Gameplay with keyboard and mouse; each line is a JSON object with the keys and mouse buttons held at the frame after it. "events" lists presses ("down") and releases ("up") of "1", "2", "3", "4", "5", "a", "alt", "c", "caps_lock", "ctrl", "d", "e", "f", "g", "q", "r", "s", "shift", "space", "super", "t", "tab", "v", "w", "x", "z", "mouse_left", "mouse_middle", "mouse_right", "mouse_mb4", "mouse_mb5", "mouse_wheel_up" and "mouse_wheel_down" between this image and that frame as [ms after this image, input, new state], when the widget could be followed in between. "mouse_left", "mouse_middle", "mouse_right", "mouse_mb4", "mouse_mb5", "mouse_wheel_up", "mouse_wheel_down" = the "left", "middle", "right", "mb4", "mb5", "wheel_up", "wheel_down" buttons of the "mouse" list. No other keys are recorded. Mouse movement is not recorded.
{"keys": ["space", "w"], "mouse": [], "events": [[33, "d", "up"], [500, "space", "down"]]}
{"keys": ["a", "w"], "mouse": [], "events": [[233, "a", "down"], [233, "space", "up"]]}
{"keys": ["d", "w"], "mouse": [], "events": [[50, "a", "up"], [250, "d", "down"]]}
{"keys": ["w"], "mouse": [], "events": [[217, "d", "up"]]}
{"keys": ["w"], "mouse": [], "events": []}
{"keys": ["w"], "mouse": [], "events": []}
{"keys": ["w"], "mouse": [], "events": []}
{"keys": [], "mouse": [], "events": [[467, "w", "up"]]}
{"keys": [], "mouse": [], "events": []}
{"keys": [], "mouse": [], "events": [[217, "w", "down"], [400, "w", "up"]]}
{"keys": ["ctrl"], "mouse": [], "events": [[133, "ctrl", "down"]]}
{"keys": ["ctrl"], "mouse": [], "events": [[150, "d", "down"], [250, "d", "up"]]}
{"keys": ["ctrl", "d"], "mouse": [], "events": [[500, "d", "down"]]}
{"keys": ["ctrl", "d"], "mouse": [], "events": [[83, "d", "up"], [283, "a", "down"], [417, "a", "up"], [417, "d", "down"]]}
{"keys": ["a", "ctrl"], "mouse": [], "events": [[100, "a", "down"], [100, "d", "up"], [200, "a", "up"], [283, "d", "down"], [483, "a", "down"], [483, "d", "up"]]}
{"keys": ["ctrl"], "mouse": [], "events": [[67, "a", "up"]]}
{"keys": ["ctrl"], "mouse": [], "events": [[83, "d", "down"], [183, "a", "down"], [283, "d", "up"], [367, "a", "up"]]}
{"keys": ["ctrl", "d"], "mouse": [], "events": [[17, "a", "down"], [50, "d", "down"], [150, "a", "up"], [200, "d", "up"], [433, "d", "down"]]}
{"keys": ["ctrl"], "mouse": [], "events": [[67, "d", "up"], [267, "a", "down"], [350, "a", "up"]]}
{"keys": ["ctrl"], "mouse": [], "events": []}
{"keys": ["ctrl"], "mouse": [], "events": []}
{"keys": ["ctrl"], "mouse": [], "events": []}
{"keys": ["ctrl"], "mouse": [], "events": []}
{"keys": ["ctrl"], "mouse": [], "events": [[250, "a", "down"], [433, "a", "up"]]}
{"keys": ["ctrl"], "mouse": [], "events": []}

..............................

Problem to solve
Return all lines of the data in which the string "space" appears.

Result of this exercise
Gameplay with keyboard and mouse; each line is a JSON object with the keys and mouse buttons held at the frame after it. "events" lists presses ("down") and releases ("up") of "1", "2", "3", "4", "5", "a", "alt", "c", "caps_lock", "ctrl", "d", "e", "f", "g", "q", "r", "s", "shift", "space", "super", "t", "tab", "v", "w", "x", "z", "mouse_left", "mouse_middle", "mouse_right", "mouse_mb4", "mouse_mb5", "mouse_wheel_up" and "mouse_wheel_down" between this image and that frame as [ms after this image, input, new state], when the widget could be followed in between. "mouse_left", "mouse_middle", "mouse_right", "mouse_mb4", "mouse_mb5", "mouse_wheel_up", "mouse_wheel_down" = the "left", "middle", "right", "mb4", "mb5", "wheel_up", "wheel_down" buttons of the "mouse" list. No other keys are recorded. Mouse movement is not recorded.
{"keys": ["space", "w"], "mouse": [], "events": [[33, "d", "up"], [500, "space", "down"]]}
{"keys": ["a", "w"], "mouse": [], "events": [[233, "a", "down"], [233, "space", "up"]]}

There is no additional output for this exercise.